++++ EXCERPTED PASSAGE

Reputation: 33225
I'm trying to normalize a matrix by doing (X - means) / variance
to each row.
Since I am implementing this with MapReduce
, I first calculate the means and standard variance for each column, and then map
each row with:
matrix.map(lambda X: (X - means) / variance)
But I want to ignore the first element in each row X
, which is my target column containing only 1s and 0s.
How can I do this?
Upvotes: 1
Views: 196
Reputation: 67447
If A
is a numpy array of shape (m, n + 1)
and you also have arrays mu
and s2
of shape (n,)
holding the mean and variance of each column except the first one, you can do your normalization as follows:
A[:, 1:] = (A[:, 1:] - mu) / s2
To undestand wat goes on, you need to understand how broadcasting works. Since A[:, 1:]
has shape (m, n)
and mu
and s2
shape (n,)
, these last two have 1s prepended to their shape to match the dimensions of the first, so they are treated as (1, n)
arrays, and during the arithmetic operations the value in their first and only row is broadcasted to all rows.
If you are not already doing so, your meand and variance arrays can be calculated efficiently as
mu = (A[:, 1:].mean(axis=0)
s2 = A[:, 1:].var(axis=0)
For the variance you may want to use np.std
squared to take advantage of the ddof
argument, see the docs.
On a separate note, normalization is normally done dividing by the standard deviation, not the variance.
Upvotes: 2

++++++++

--- BRIEF 1 ---
Write out every line of the listing of page text below exactly, leaving out the picture.
The forum thread and the listing come from separate, unrelated sources.

++++ DATA PROVIDED

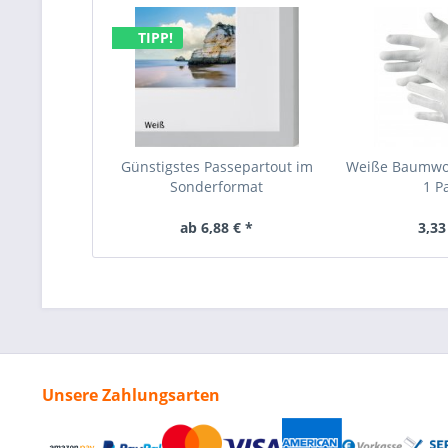
TIPP!
Günstigstes Passepartout im
Weiße Baumwo
Sonderformat
1 P
ab 6,88 € *
3,33
Unsere Zahlungsarten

++++++++

--- BRIEF 2 ---
Give the whole forum thread on normalizing matrix rows again exactly.

--- TASK SOLUTION 1 ---
TIPP!
Günstigstes Passepartout im
Weiße Baumwo
Sonderformat
1 P
ab 6,88 € *
3,33
Unsere Zahlungsarten

--- TASK SOLUTION 2 ---
Reputation: 33225
I'm trying to normalize a matrix by doing (X - means) / variance
to each row.
Since I am implementing this with MapReduce
, I first calculate the means and standard variance for each column, and then map
each row with:
matrix.map(lambda X: (X - means) / variance)
But I want to ignore the first element in each row X
, which is my target column containing only 1s and 0s.
How can I do this?
Upvotes: 1
Views: 196
Reputation: 67447
If A
is a numpy array of shape (m, n + 1)
and you also have arrays mu
and s2
of shape (n,)
holding the mean and variance of each column except the first one, you can do your normalization as follows:
A[:, 1:] = (A[:, 1:] - mu) / s2
To undestand wat goes on, you need to understand how broadcasting works. Since A[:, 1:]
has shape (m, n)
and mu
and s2
shape (n,)
, these last two have 1s prepended to their shape to match the dimensions of the first, so they are treated as (1, n)
arrays, and during the arithmetic operations the value in their first and only row is broadcasted to all rows.
If you are not already doing so, your meand and variance arrays can be calculated efficiently as
mu = (A[:, 1:].mean(axis=0)
s2 = A[:, 1:].var(axis=0)
For the variance you may want to use np.std
squared to take advantage of the ddof
argument, see the docs.
On a separate note, normalization is normally done dividing by the standard deviation, not the variance.
Upvotes: 2